* _DESCRIPTION OF THE TASK_
Exactly the lines from the start of the entries through the line with "table_cell [426, 675, 472, 876]" are required in the output, with no pictures among them.

* _DATA TO USE_
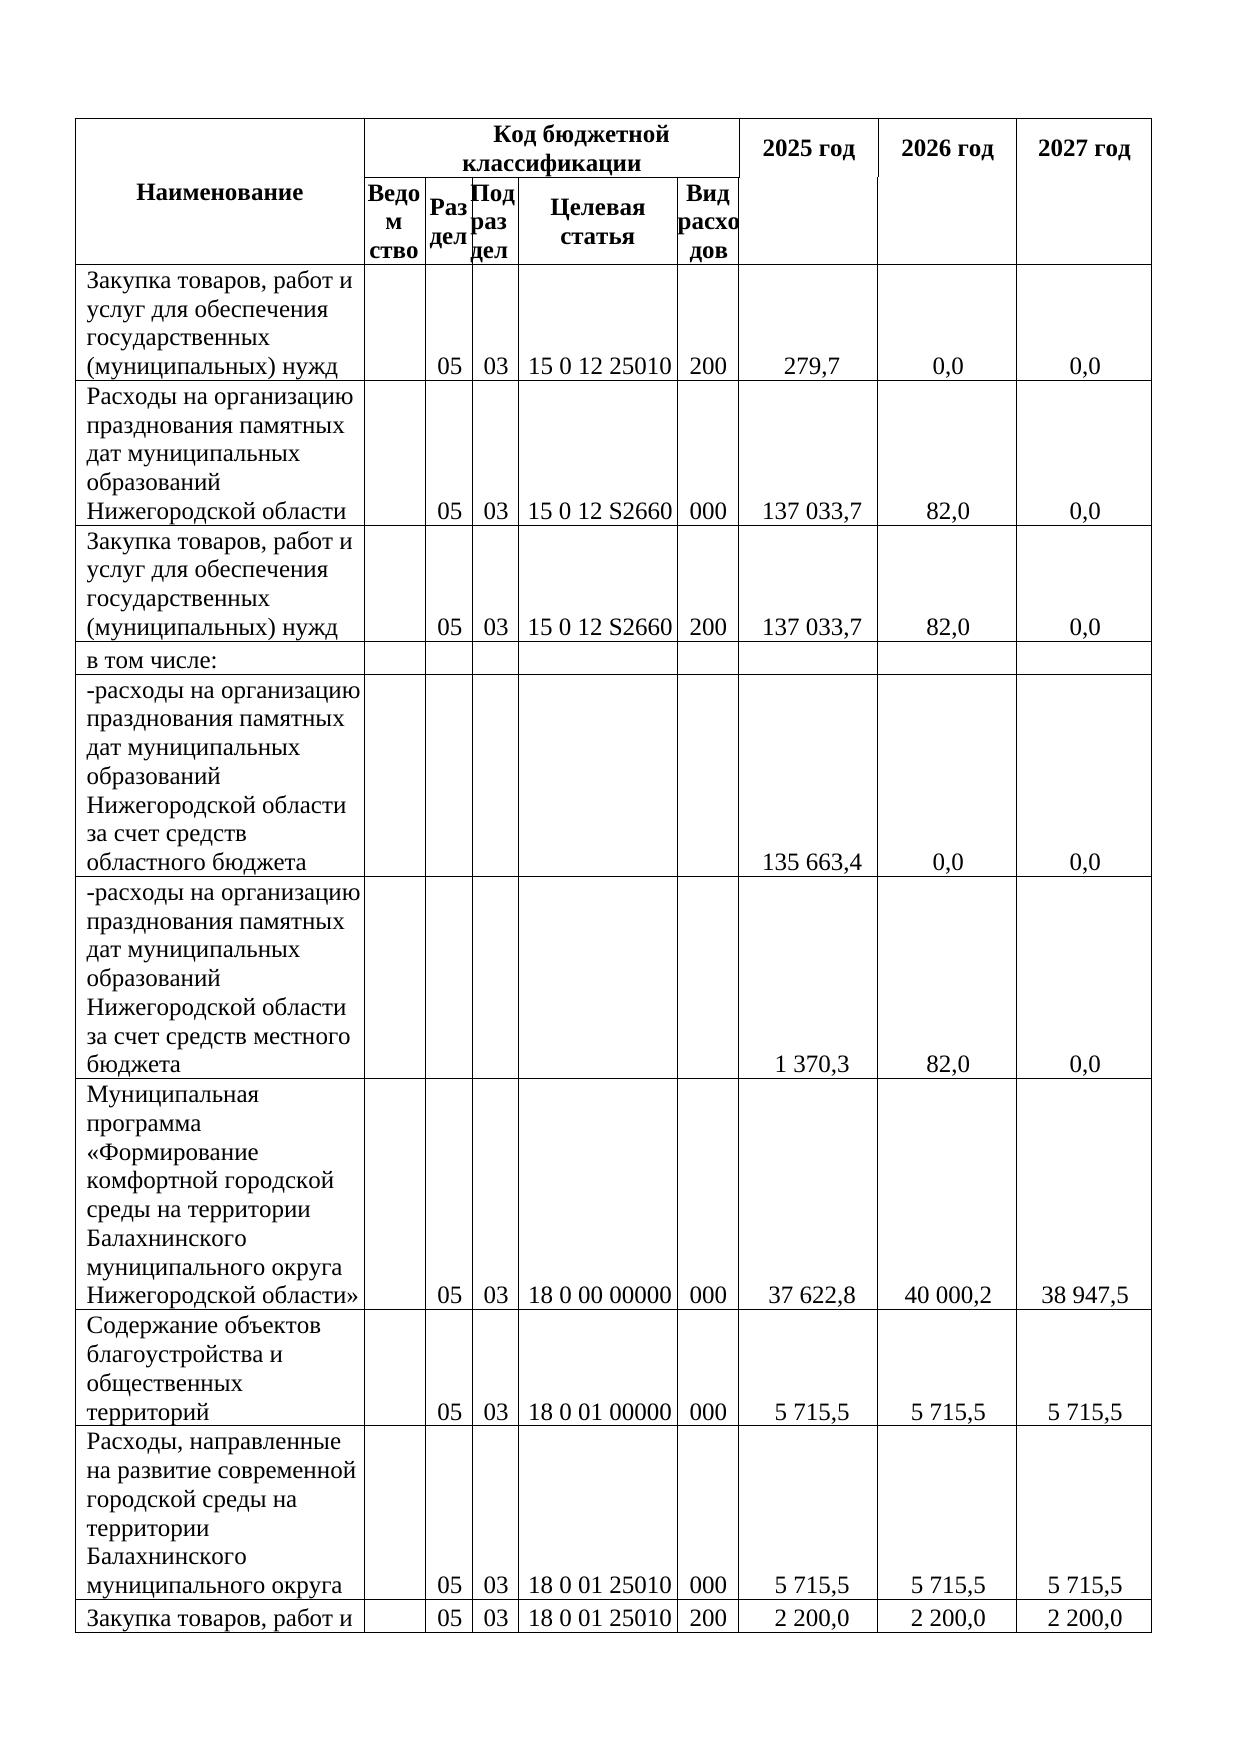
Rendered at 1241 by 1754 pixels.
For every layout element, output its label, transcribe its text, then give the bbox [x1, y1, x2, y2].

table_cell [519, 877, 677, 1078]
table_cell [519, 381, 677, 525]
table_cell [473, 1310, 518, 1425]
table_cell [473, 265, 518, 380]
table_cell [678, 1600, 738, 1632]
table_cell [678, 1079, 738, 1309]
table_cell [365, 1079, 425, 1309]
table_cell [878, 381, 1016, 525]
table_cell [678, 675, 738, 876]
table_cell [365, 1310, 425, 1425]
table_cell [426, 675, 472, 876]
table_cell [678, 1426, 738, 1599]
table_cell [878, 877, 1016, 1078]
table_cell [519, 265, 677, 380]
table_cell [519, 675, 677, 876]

* _FINISHED TASK_
Rendered at 1241 by 1754 pixels.
For every layout element, output its label, transcribe its text, then give the bbox [x1, y1, x2, y2].

table_cell [519, 877, 677, 1078]
table_cell [519, 381, 677, 525]
table_cell [473, 1310, 518, 1425]
table_cell [473, 265, 518, 380]
table_cell [678, 1600, 738, 1632]
table_cell [678, 1079, 738, 1309]
table_cell [365, 1079, 425, 1309]
table_cell [878, 381, 1016, 525]
table_cell [678, 675, 738, 876]
table_cell [365, 1310, 425, 1425]
table_cell [426, 675, 472, 876]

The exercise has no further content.